Spay and Neuter

It is recommended that you spay and neuter your puppy by kitten at 5 months of age.  This will be prior to any heat cycles.

Puppies

Why should I neuter my puppy?

Male dogs can develop health problems in the future such as testicular and prostate cancers if they remain intact.  They can also be at risk for hormone-related diseases such as perianal adenoma.  Neutering will help removes any sexual urges.  Male dogs are able to detect a female in heat at great distances.  Removing the source of testosterone will help decrease roaming behaviors.  Male dogs can be more “head strong” and more willing to wander away.  This leaves them at risk for injury.  Testosterone in intact males also drives aggression and dominant behaviors with people and other animals.  Intact male dogs are also prone to urine “marking” behavior.  This can be a result of overwhelming amount of scents (from other pets or an intact female) or they are trying to claim their space.

Why should I spay my puppy?

Several health benefits are associated with spaying your puppy. First, spaying eliminates the risk of ovarian and uterine cancers. Mammary tumors are more common in female dogs that are either not spayed or were spayed after 2 years of age. The risk of a dog developing a mammary tumor is 0.5% if spayed before their first heat (approximately 6 months of age), 8% after their first heat, and 26% after their second heat.

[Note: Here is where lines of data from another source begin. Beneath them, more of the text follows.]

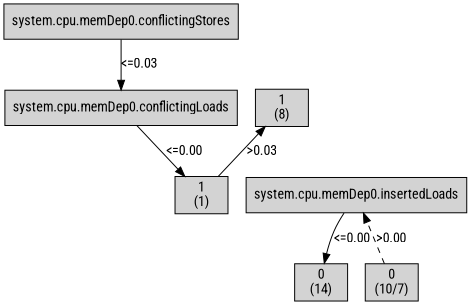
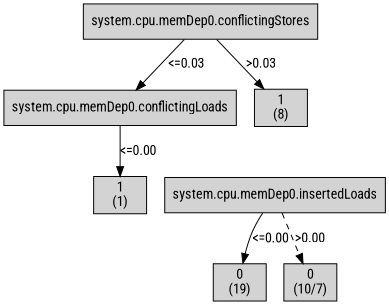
  digraph {
    fontname="Roboto Condensed"
    node [fontname="Roboto Condensed" shape=box style=filled weight=2]
    edge [fontname="Roboto Condensed" style=solid]
    n1 [label="system.cpu.memDep0.conflictingStores\n" weight=1]
    n2 [label="system.cpu.memDep0.conflictingLoads\n"]
    n3 [label="1\n(8)\n"]
    n4 [label="1\n(1)\n" weight=3]
    n5 [label="system.cpu.memDep0.insertedLoads\n" weight=3]
-   n6 [label="0\n(14)\n" weight=4]
+   n6 [label="0\n(19)\n" weight=4]
    n7 [label="0\n(10/7)\n" weight=4]
    subgraph sub_1 {
      rank=same
      n1
    }
    subgraph sub_2 {
      rank=same
      n2
      n3
    }
    subgraph sub_3 {
      rank=same
      n4
      n5
    }
    subgraph sub_4 {
      rank=same
      n6
      n7
    }
    n1 -> n2 [label="<=0.03"]
-   n4 -> n3 [label=">0.03"]
+   n1 -> n3 [label=">0.03"]
    n2 -> n4 [label="<=0.00"]
    n5 -> n6 [label="<=0.00"]
-   n7 -> n5 [label=">0.00" style=dashed]
+   n5 -> n7 [label=">0.00" style=dashed]
  }
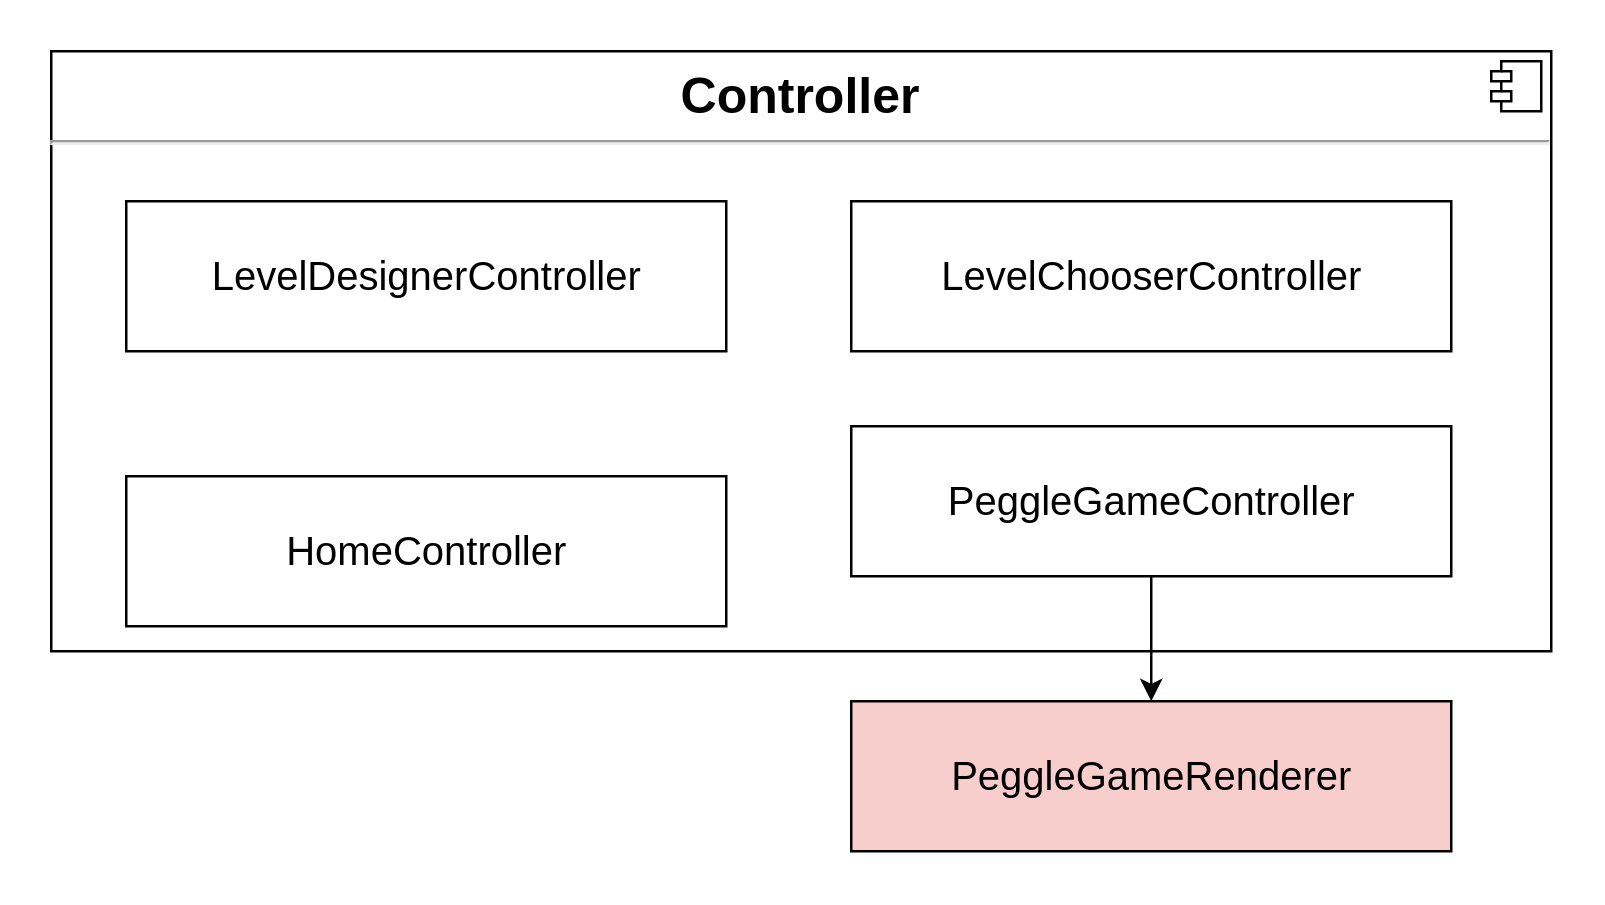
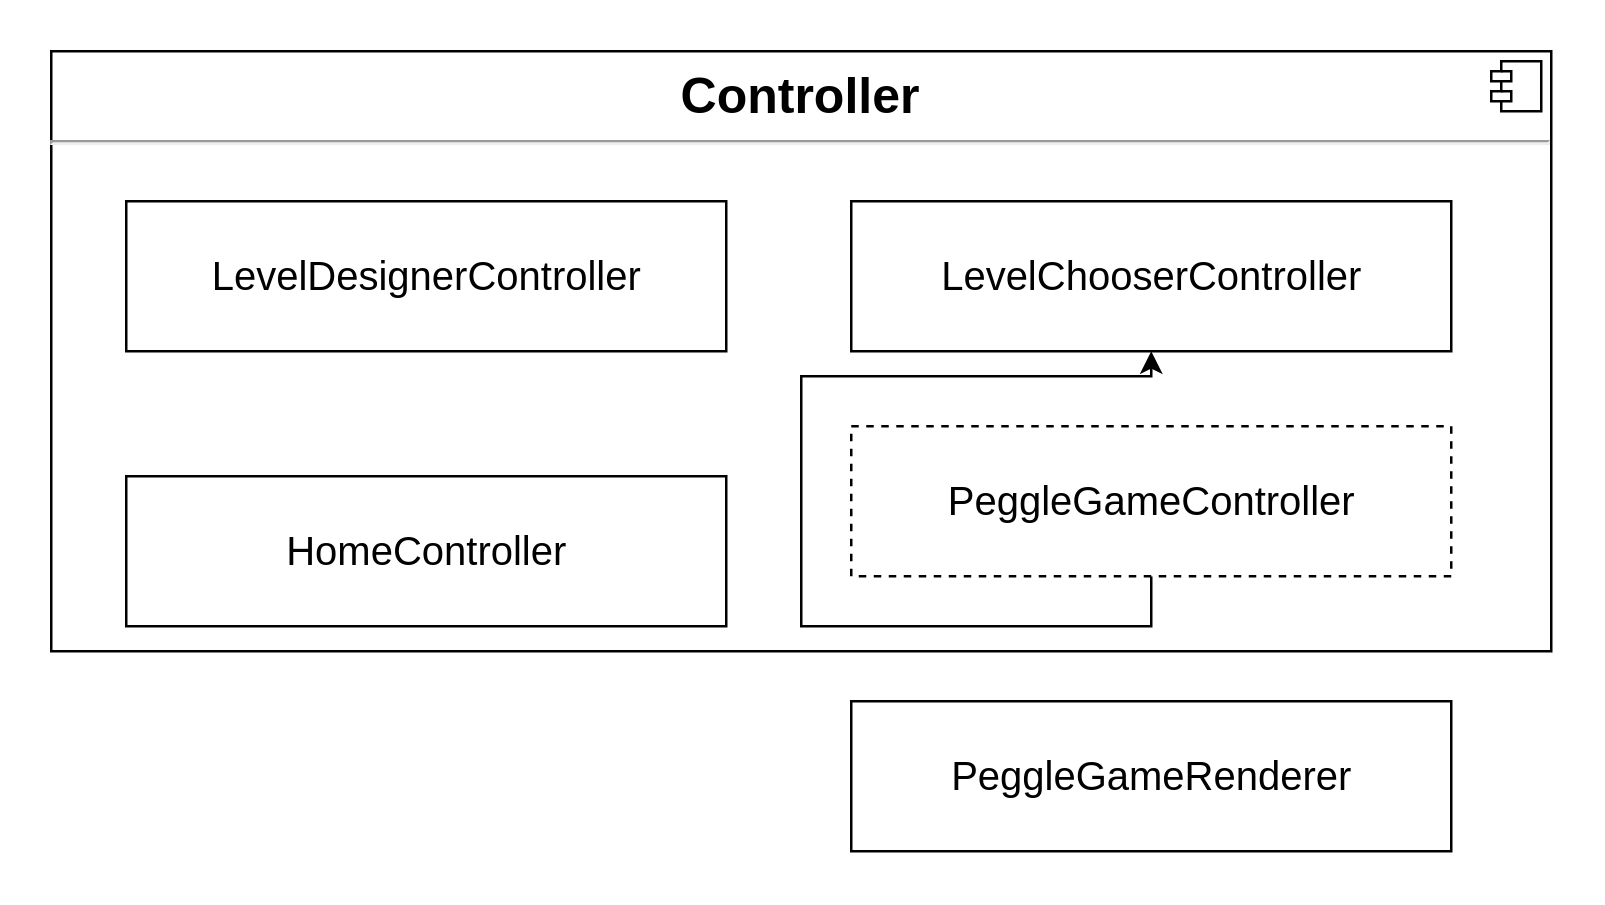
  <mxCell id="0" />
  <mxCell id="1" parent="0" />
  <mxCell id="2" value="&lt;p style=&quot;margin: 0px ; margin-top: 6px ; text-align: center&quot;&gt;&lt;b&gt;&lt;font style=&quot;font-size: 20px&quot;&gt;Controller&lt;/font&gt;&lt;/b&gt;&lt;/p&gt;&lt;hr&gt;&lt;p style=&quot;margin: 0px ; margin-left: 8px&quot;&gt;&lt;br&gt;&lt;/p&gt;" style="align=left;overflow=fill;html=1;dropTarget=0;" parent="1" vertex="1"><mxGeometry x="20" y="20" width="600" height="240" as="geometry" /></mxCell>
  <mxCell id="3" value="" style="shape=component;jettyWidth=8;jettyHeight=4;" parent="2" vertex="1"><mxGeometry x="1" width="20" height="20" relative="1" as="geometry"><mxPoint x="-24" y="4" as="offset" /></mxGeometry></mxCell>
  <mxCell id="4" value="&lt;font style=&quot;font-size: 16px&quot;&gt;LevelChooserController&lt;/font&gt;" style="html=1;" parent="1" vertex="1"><mxGeometry x="340" y="80" width="240" height="60" as="geometry" /></mxCell>
  <mxCell id="5" value="&lt;font style=&quot;font-size: 16px&quot;&gt;LevelDesignerController&lt;/font&gt;" style="html=1;" parent="1" vertex="1"><mxGeometry x="50" y="80" width="240" height="60" as="geometry" /></mxCell>
  <mxCell id="6" value="&lt;font style=&quot;font-size: 16px&quot;&gt;HomeController&lt;/font&gt;" style="html=1;" parent="1" vertex="1"><mxGeometry x="50" y="190" width="240" height="60" as="geometry" /></mxCell>
- <mxCell id="7" style="edgeStyle=orthogonalEdgeStyle;rounded=0;orthogonalLoop=1;jettySize=auto;html=1;exitX=0.5;exitY=1;exitDx=0;exitDy=0;entryX=0.5;entryY=0;entryDx=0;entryDy=0;" edge="1" parent="1" source="8" target="9"><mxGeometry relative="1" as="geometry" /></mxCell>
- <mxCell id="8" value="&lt;span style=&quot;font-size: 16px&quot;&gt;PeggleGameController&lt;/span&gt;" style="html=1;" parent="1" vertex="1"><mxGeometry x="340" y="170" width="240" height="60" as="geometry" /></mxCell>
- <mxCell id="9" value="&lt;span style=&quot;font-size: 16px&quot;&gt;PeggleGameRenderer&lt;/span&gt;" style="html=1;fillColor=#f8cecc;" vertex="1" parent="1"><mxGeometry x="340" y="280" width="240" height="60" as="geometry" /></mxCell>
+ <mxCell id="7" style="edgeStyle=orthogonalEdgeStyle;rounded=0;orthogonalLoop=1;jettySize=auto;html=1;exitX=0.5;exitY=1;exitDx=0;exitDy=0;" edge="1" parent="1" source="8" target="4"><mxGeometry relative="1" as="geometry" /></mxCell>
+ <mxCell id="8" value="&lt;span style=&quot;font-size: 16px&quot;&gt;PeggleGameController&lt;/span&gt;" style="html=1;dashed=1;" parent="1" vertex="1"><mxGeometry x="340" y="170" width="240" height="60" as="geometry" /></mxCell>
+ <mxCell id="9" value="&lt;span style=&quot;font-size: 16px&quot;&gt;PeggleGameRenderer&lt;/span&gt;" style="html=1;" vertex="1" parent="1"><mxGeometry x="340" y="280" width="240" height="60" as="geometry" /></mxCell>
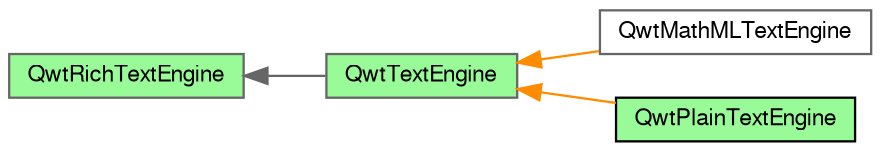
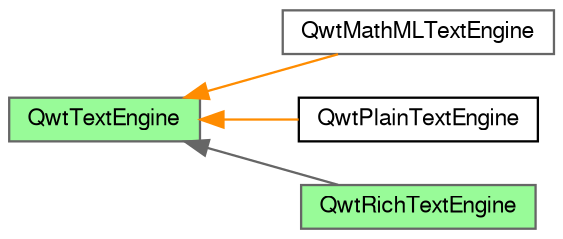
  digraph {
    rankdir=LR
    node [color=gray40 fillcolor=palegreen fontname=FreeSans fontsize=10 shape=record style=filled]
    edge [color=darkorange dir=back fontname=FreeSans fontsize=10 labelfontname=FreeSans labelfontsize=10 style=solid]
    n1 [height=0.2 label=QwtTextEngine width=0.4]
    n2 [fillcolor=white height=0.2 label=QwtMathMLTextEngine width=0.4]
-   n3 [color=black height=0.2 label=QwtPlainTextEngine width=0.4]
+   n3 [color=black fillcolor=white height=0.2 label=QwtPlainTextEngine width=0.4]
    n4 [height=0.2 label=QwtRichTextEngine width=0.4]
    n1 -> n2
    n1 -> n3
-   n4 -> n1 [color=gray40]
+   n1 -> n4 [color=gray40]
  }
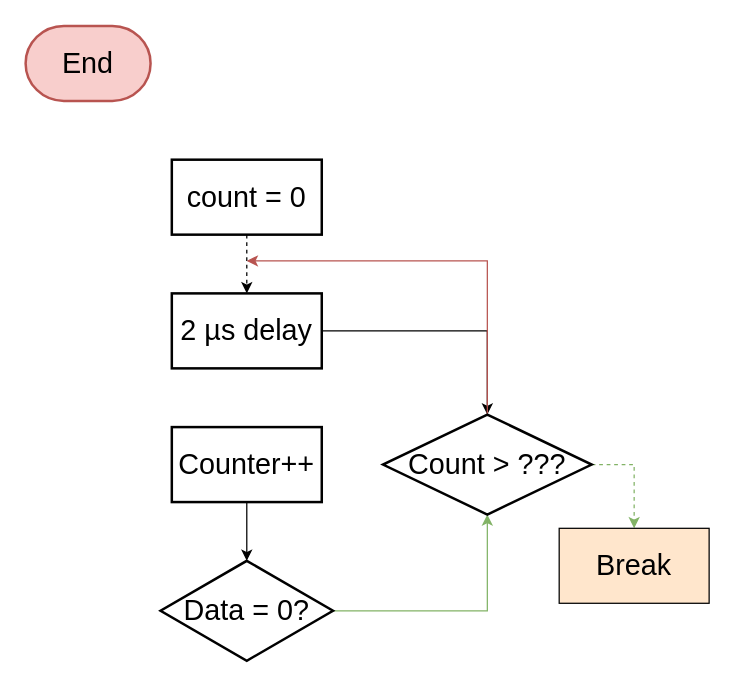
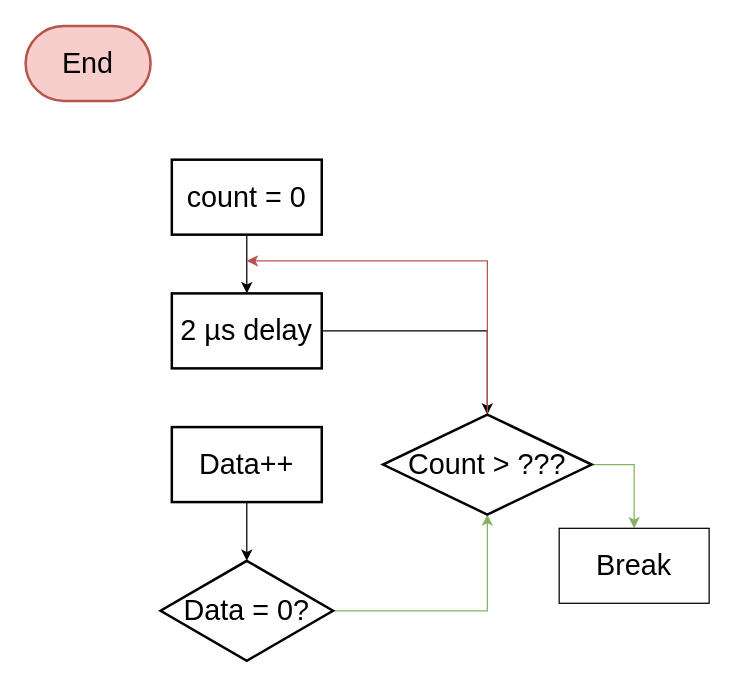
  <mxCell id="0" />
  <mxCell id="1" parent="0" />
  <mxCell id="2" value="&lt;font style=&quot;font-size: 23px&quot;&gt;End&lt;/font&gt;" style="strokeWidth=2;html=1;shape=mxgraph.flowchart.terminator;whiteSpace=wrap;fillColor=#f8cecc;strokeColor=#b85450;" parent="1" vertex="1"><mxGeometry x="20" y="20" width="100" height="60" as="geometry" /></mxCell>
- <mxCell id="3" value="" style="edgeStyle=orthogonalEdgeStyle;rounded=0;orthogonalLoop=1;jettySize=auto;html=1;fontSize=23;dashed=1;" parent="1" source="4" target="6" edge="1"><mxGeometry relative="1" as="geometry" /></mxCell>
+ <mxCell id="3" value="" style="edgeStyle=orthogonalEdgeStyle;rounded=0;orthogonalLoop=1;jettySize=auto;html=1;fontSize=23;" parent="1" source="4" target="6" edge="1"><mxGeometry relative="1" as="geometry" /></mxCell>
  <mxCell id="4" value="count = 0" style="whiteSpace=wrap;html=1;strokeWidth=2;sketch=0;fontSize=23;" parent="1" vertex="1"><mxGeometry x="137" y="127" width="120" height="60" as="geometry" /></mxCell>
  <mxCell id="5" value="" style="edgeStyle=orthogonalEdgeStyle;rounded=0;orthogonalLoop=1;jettySize=auto;html=1;fontSize=23;" parent="1" source="6" target="13" edge="1"><mxGeometry relative="1" as="geometry" /></mxCell>
  <mxCell id="6" value="2&amp;nbsp;µs delay" style="whiteSpace=wrap;html=1;fontSize=23;strokeWidth=2;sketch=0;" parent="1" vertex="1"><mxGeometry x="137" y="234" width="120" height="60" as="geometry" /></mxCell>
  <mxCell id="7" value="" style="edgeStyle=orthogonalEdgeStyle;rounded=0;orthogonalLoop=1;jettySize=auto;html=1;fontSize=23;" parent="1" source="8" target="10" edge="1"><mxGeometry relative="1" as="geometry" /></mxCell>
- <mxCell id="8" value="Counter++" style="whiteSpace=wrap;html=1;fontSize=23;strokeWidth=2;sketch=0;" parent="1" vertex="1"><mxGeometry x="137" y="341" width="120" height="60" as="geometry" /></mxCell>
+ <mxCell id="8" value="Data++" style="whiteSpace=wrap;html=1;fontSize=23;strokeWidth=2;sketch=0;" parent="1" vertex="1"><mxGeometry x="137" y="341" width="120" height="60" as="geometry" /></mxCell>
  <mxCell id="9" value="" style="edgeStyle=orthogonalEdgeStyle;rounded=0;orthogonalLoop=1;jettySize=auto;html=1;fontSize=23;fillColor=#d5e8d4;strokeColor=#82b366;" parent="1" source="10" target="13" edge="1"><mxGeometry relative="1" as="geometry" /></mxCell>
  <mxCell id="10" value="Data = 0?" style="rhombus;whiteSpace=wrap;html=1;fontSize=23;strokeWidth=2;sketch=0;" parent="1" vertex="1"><mxGeometry x="128" y="448" width="138" height="80" as="geometry" /></mxCell>
  <mxCell id="11" value="" style="edgeStyle=orthogonalEdgeStyle;rounded=0;orthogonalLoop=1;jettySize=auto;html=1;fontSize=23;exitX=0.5;exitY=0;exitDx=0;exitDy=0;fillColor=#f8cecc;strokeColor=#b85450;" parent="1" source="13" edge="1"><mxGeometry relative="1" as="geometry"><mxPoint x="197" y="208" as="targetPoint" /><Array as="points"><mxPoint x="390" y="208" /></Array></mxGeometry></mxCell>
- <mxCell id="12" style="edgeStyle=orthogonalEdgeStyle;rounded=0;orthogonalLoop=1;jettySize=auto;html=1;fontSize=23;fillColor=#d5e8d4;strokeColor=#82b366;entryX=0.5;entryY=0;entryDx=0;entryDy=0;exitX=1;exitY=0.5;exitDx=0;exitDy=0;dashed=1;" parent="1" source="13" target="14" edge="1"><mxGeometry relative="1" as="geometry"><mxPoint x="517" y="371" as="targetPoint" /></mxGeometry></mxCell>
+ <mxCell id="12" style="edgeStyle=orthogonalEdgeStyle;rounded=0;orthogonalLoop=1;jettySize=auto;html=1;fontSize=23;fillColor=#d5e8d4;strokeColor=#82b366;entryX=0.5;entryY=0;entryDx=0;entryDy=0;exitX=1;exitY=0.5;exitDx=0;exitDy=0;" parent="1" source="13" target="14" edge="1"><mxGeometry relative="1" as="geometry"><mxPoint x="517" y="371" as="targetPoint" /></mxGeometry></mxCell>
  <mxCell id="13" value="Count &amp;gt; ???" style="rhombus;whiteSpace=wrap;html=1;fontSize=23;strokeWidth=2;sketch=0;" parent="1" vertex="1"><mxGeometry x="306" y="331" width="167" height="80" as="geometry" /></mxCell>
- <mxCell id="14" value="Break" style="rounded=0;whiteSpace=wrap;html=1;fontSize=23;fillColor=#ffe6cc;" parent="1" vertex="1"><mxGeometry x="447" y="422" width="120" height="60" as="geometry" /></mxCell>
+ <mxCell id="14" value="Break" style="rounded=0;whiteSpace=wrap;html=1;fontSize=23;" parent="1" vertex="1"><mxGeometry x="447" y="422" width="120" height="60" as="geometry" /></mxCell>
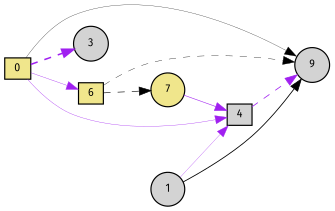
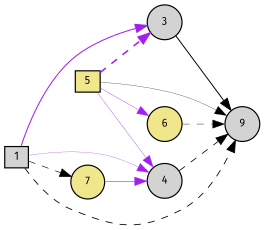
  digraph {
    fontname="Fira Sans"
    rankdir=LR
    node [fillcolor=lightgrey fontname="Fira Sans" fontsize=9 shape=circle style=filled]
    edge [color=purple fontname="Fira Sans" style=solid]
-   0 [fillcolor=khaki height=0.2 shape=box width=0.2]
+   0 [fillcolor=khaki height=0.2 shape=box width=0.2 label=5]
    n2 [height=0.2 label=9 width=0.2]
    3 [height=0.2 width=0.2]
-   4 [height=0.2 shape=box width=0.2]
-   6 [fillcolor=khaki height=0.2 shape=box width=0.2]
-   1 [height=0.2 width=0.2]
+   4 [height=0.2 width=0.2]
+   6 [fillcolor=khaki height=0.2 width=0.2]
+   1 [height=0.2 shape=box width=0.2]
    n7 [fillcolor=khaki height=0.2 label=7 width=0.2]
    0 -> n2 [color=black penwidth=0.225919458082]
    0 -> 3 [penwidth=1.28649385807 style=dashed]
    0 -> 4 [penwidth=0.286096657495]
    0 -> 6 [penwidth=0.3]
-   4 -> n2 [penwidth=0.654282929758 style=dashed]
+   3 -> n2 [color=black penwidth=0.820721410353]
+   4 -> n2 [color=black penwidth=0.654282929758 style=dashed]
    6 -> n2 [color=black penwidth=0.296451102794 style=dashed]
-   1 -> n2 [color=black penwidth=0.702768126038]
+   1 -> n2 [color=black penwidth=0.702768126038 style=dashed]
+   1 -> 3 [penwidth=0.85793679213]
    1 -> 4 [penwidth=0.227687373148]
-   6 -> n7 [color=black penwidth=0.507438200133 style=dashed]
+   1 -> n7 [color=black penwidth=0.507438200133 style=dashed]
    n7 -> 4 [penwidth=0.477147550892]
  }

One of the most beneficial reasons to have your puppy spayed is to prevent unexpected pregnancies.  When in “heat”, the female experiences an urge to escape in order to find a mate. This unwanted and dangerous behavior is eliminated.  You can eliminate heat cycles and the hormone fluctuations that cause false pregnancy following the “heat cycle”.  Spaying also prevents uterine infections known as pyometra.  This can be a serious and sometimes life-threatening infection.

Kittens

Why should I neuter my kitten?

Once a male cat reaches puberty, he will develop a number of behavioral changes that will make him a less desirable pet. He will become territorial and start to mark areas, even inside the house, by spraying urine. This urine has a particularly offensive odor that is difficult to remove. As the tomcat reaches sexual maturity, he will start to enlarge his territory, wanting to stray from the house.  Being out of the house, there are many things he can encounter such as other animals, which he can fight or reproduce with.  He can also hurt himself outside chasing female cats.  The consequences being fathering unwanted kittens or a severe physical injury.

Why should I spay my kitten?

Several health benefits are associated with spaying your cat. First, spaying eliminates the risk of ovarian and uterine cancers. Second, breast cancer is the number one type of cancer diagnosed in intact or un-spayed female cats. If your cat is spayed before her first heat cycle, there is less than ½ of 1% (0.5%) chance of developing breast cancer. With every subsequent heat cycle, the risk of developing breast cancer increases. After about 2½ years of age, ovariohysterectomy offers no protective benefit against developing breast cancer.  It is still recommended to spay no matter the age, you can still help them eliminate some chance of them developing mammary tumors.

One of the most beneficial reasons to have your cat spayed is to prevent unexpected pregnancies.  When in “heat”, the female experiences an urge to escape in order to find a mate. This unwanted and dangerous behavior is eliminated.  You can eliminate heat cycles and the hormone fluctuations that cause false pregnancy following the “heat cycle”.  Spaying also prevents uterine infections known as pyometra.  This can be a serious and sometimes life-threatening infection.